In order to establish the optimal time for BB after injury, we varied the timing of propranolol administration after injury. BM suppression and egress of HPCs begins immediately after shock, and there is a narrow time window in which propranolol is effective. Administration of propranolol immediately after resuscitation or within one hour of resuscitation protects the BM. Not only is HPC mobilization prevented, but BM HPC colony growth is also protected. In a burn model, Krzyzaniak et al. [23] showed that vagal nerve stimulation post-injury protected the gut mucosal barrier only when performed within a 90 minute window from the time of injury. Early treatment after injury is also shown by Song et al. [24] who demonstrated vagal nerve stimulation following thermal injury in rats performed 30 minutes after injury provided protection from lung injury.

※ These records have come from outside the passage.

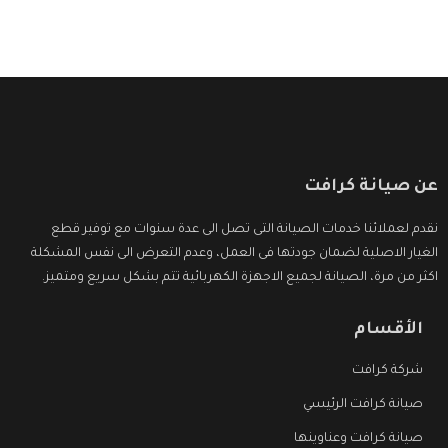
عن صيانة كرافت
نقدم لعملائنا خدمات الصيانة التى تصل الى عدة سنوات مع توفير قطع
الغيار الاصلية لضمان جودتها فى العمل، وعدم التعرض الى نفس المشكلة
اكثر من مرة، الصيانة لجميع الاجهزة الكهربائية تتم بشكل سريع ومتميز.
الأقسام
شركة كرافت
صيانة كرافت الرئيسي
صيانة كرافت وعناوينها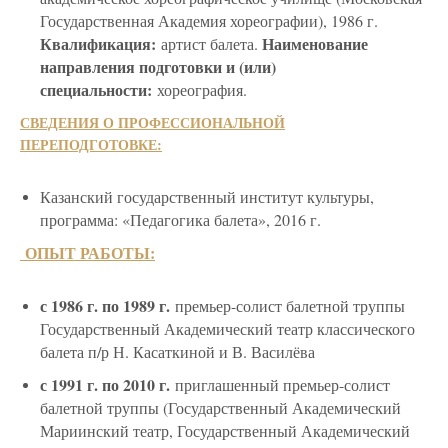
Государственная Академия хореографии), 1986 г.
Квалификация:
Наименование
артист балета.
направления подготовки и (или)
специальности:
хореография.
СВЕДЕНИЯ О ПРОФЕССИОНАЛЬНОЙ
ПЕРЕПОДГОТОВКЕ:
Казанский государственный институт культуры,
программа: «Педагогика балета», 2016 г.
ОПЫТ РАБОТЫ:
с 1986 г. по 1989 г.
премьер-солист балетной труппы
Государственный Академический театр классического
балета п/р Н. Касаткиной и В. Василёва
с 1991 г. по 2010 г.
приглашенный премьер-солист
балетной труппы (Государственный Академический
Мариинский театр, Государственный Академический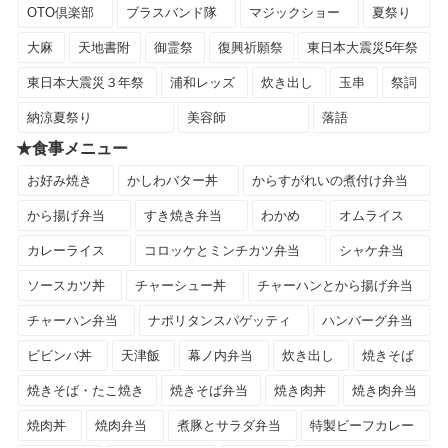
OTO倶楽部
ブラスバンド隊
マジックショー
夏祭り
大麻
天地書附
御霊祭
復興祈願祭
東日本大震災5年祭
東日本大震災３年祭
浦和レッズ
炊き出し
玉串
祭詞
納涼夏祭り
美容師
落語
★食事メニュー
お好み焼き
かしわバター丼
からすがれいの煮付け弁当
から揚げ弁当
すき焼き弁当
わかめ
オムライス
カレーライス
コロッケとミンチカツ弁当
シャケ弁当
ソースカツ丼
チャーシュー丼
チャーハンとから揚げ弁当
チャーハン弁当
ナポリタンスパゲッティ
ハンバーグ弁当
ビビンバ丼
天津飯
幕ノ内弁当
炊き出し
焼きそば
焼きそば・たこ焼き
焼きそば弁当
焼き肉丼
焼き肉弁当
焼肉丼
焼肉弁当
煮豚とサラダ弁当
特製ビーフカレー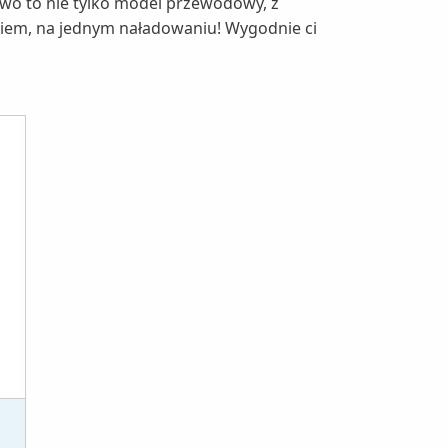
o to nie tylko model przewodowy, z
niem, na jednym naładowaniu! Wygodnie ci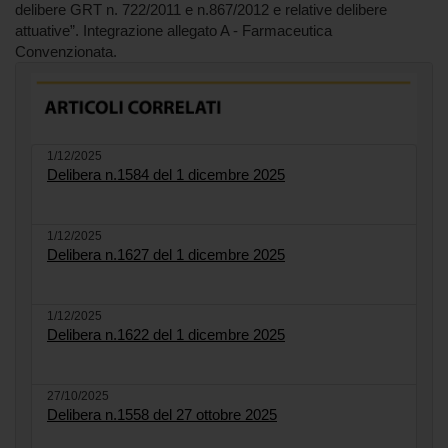
delibere GRT n. 722/2011 e n.867/2012 e relative delibere
attuative”. Integrazione allegato A - Farmaceutica
Convenzionata.
1/12/2025
Delibera n.1584 del 1 dicembre 2025
1/12/2025
Delibera n.1627 del 1 dicembre 2025
1/12/2025
Delibera n.1622 del 1 dicembre 2025
27/10/2025
Delibera n.1558 del 27 ottobre 2025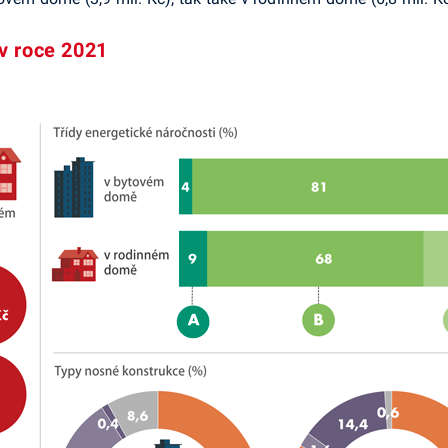
v roce 2021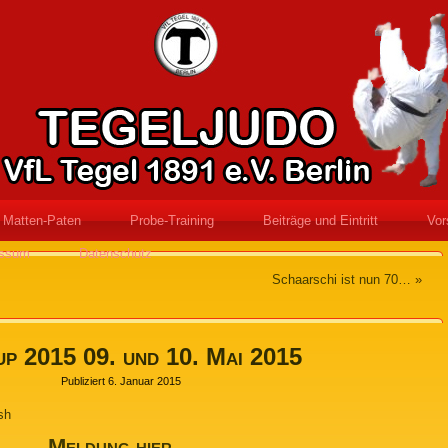
Matten-Paten
Probe-Training
Beiträge und Eintritt
Vor
essum
Datenschutz
Schaarschi ist nun 70…
»
p 2015 09. und 10. Mai 2015
Publiziert
6. Januar 2015
sh
Meldung hier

These findings in rodents may have significant clinical implications. While BM dysfunction after injury and hemorrhagic shock is clinically manifest as anemia and immunosuppression beyond 10–14 days after initial injury, this BM dysfunction begins immediately [16]. The elevation of epinephrine and norepinephrine beyond the initial injury period may explain the persistent anemia not attributable to the initial acute blood loss. The persistent hypercatecholanemia after severe injury is likely related to multiple patient stressors, including prolonged mechanical ventilation, sepsis, and recurrent trips to the operating room to treat multiple concomitant injuries. Based on this study and the establishment of dose and time window, it appears that early propranolol use at a dose associated with a 20% decrease in HR following severe trauma may prevent the ongoing loss of BM HPCs from the BM and BM HPC colony growth suppression. This study provides potential promise for the treatment of BM dysfunction following severe traumatic injury where no established treatment currently exists.

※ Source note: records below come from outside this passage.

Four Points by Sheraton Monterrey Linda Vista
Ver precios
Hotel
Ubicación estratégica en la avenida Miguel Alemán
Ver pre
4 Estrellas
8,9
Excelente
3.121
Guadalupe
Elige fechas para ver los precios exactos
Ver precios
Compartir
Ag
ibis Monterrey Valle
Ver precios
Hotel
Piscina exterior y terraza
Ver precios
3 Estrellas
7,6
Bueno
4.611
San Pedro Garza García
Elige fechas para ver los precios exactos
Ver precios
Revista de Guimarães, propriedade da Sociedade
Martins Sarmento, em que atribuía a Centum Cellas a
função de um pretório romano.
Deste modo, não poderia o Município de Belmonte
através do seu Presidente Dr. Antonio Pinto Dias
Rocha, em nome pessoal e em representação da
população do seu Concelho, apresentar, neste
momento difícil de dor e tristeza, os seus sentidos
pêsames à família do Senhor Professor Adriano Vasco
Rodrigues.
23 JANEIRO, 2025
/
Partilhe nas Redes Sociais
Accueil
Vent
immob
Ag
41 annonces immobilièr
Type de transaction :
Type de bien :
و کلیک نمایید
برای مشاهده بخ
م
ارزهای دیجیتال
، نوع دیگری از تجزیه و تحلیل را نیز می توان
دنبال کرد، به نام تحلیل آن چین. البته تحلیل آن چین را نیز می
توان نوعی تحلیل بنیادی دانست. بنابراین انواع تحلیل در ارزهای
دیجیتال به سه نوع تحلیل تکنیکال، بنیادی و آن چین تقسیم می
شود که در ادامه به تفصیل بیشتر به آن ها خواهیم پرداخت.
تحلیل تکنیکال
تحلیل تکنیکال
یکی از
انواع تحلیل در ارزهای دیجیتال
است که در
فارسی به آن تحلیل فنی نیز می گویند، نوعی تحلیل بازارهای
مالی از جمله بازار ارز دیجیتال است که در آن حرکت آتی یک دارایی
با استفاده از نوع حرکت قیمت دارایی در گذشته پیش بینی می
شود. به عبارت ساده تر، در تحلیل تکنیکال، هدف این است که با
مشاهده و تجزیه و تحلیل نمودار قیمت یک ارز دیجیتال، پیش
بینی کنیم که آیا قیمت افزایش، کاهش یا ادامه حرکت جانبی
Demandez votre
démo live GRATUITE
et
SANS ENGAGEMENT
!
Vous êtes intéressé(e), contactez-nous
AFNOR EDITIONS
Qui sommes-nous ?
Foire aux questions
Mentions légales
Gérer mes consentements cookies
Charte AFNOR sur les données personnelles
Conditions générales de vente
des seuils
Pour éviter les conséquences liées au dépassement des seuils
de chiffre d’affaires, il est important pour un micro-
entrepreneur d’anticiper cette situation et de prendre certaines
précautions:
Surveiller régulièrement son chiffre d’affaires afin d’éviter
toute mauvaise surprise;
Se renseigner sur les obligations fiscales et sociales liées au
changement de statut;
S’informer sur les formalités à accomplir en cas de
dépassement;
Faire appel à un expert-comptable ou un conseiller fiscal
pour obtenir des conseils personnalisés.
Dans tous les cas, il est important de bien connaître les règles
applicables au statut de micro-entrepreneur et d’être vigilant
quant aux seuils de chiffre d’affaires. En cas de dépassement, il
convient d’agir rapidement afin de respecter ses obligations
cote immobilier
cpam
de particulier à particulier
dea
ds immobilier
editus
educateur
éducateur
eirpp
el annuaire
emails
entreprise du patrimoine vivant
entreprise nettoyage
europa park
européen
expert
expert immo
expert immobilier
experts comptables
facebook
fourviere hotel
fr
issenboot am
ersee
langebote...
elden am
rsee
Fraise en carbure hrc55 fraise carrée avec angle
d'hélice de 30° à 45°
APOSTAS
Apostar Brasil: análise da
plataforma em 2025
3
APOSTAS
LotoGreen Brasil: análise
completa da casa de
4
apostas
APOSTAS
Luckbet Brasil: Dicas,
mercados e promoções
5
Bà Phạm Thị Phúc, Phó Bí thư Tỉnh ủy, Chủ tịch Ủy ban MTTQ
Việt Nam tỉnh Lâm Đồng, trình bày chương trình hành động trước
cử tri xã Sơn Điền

The results of this study establish a dose-response relationship and define the therapeutic window of propranolol for BM protective effects in a rodent model of trauma and hemorrhagic shock. In summary, early administration of propranolol at 5 or 10 mg/kg provides BM protection following injury and hemorrhagic shock. In addition, heart rate is a clinical marker that can be used to dose propranolol adequately to provide BM protection.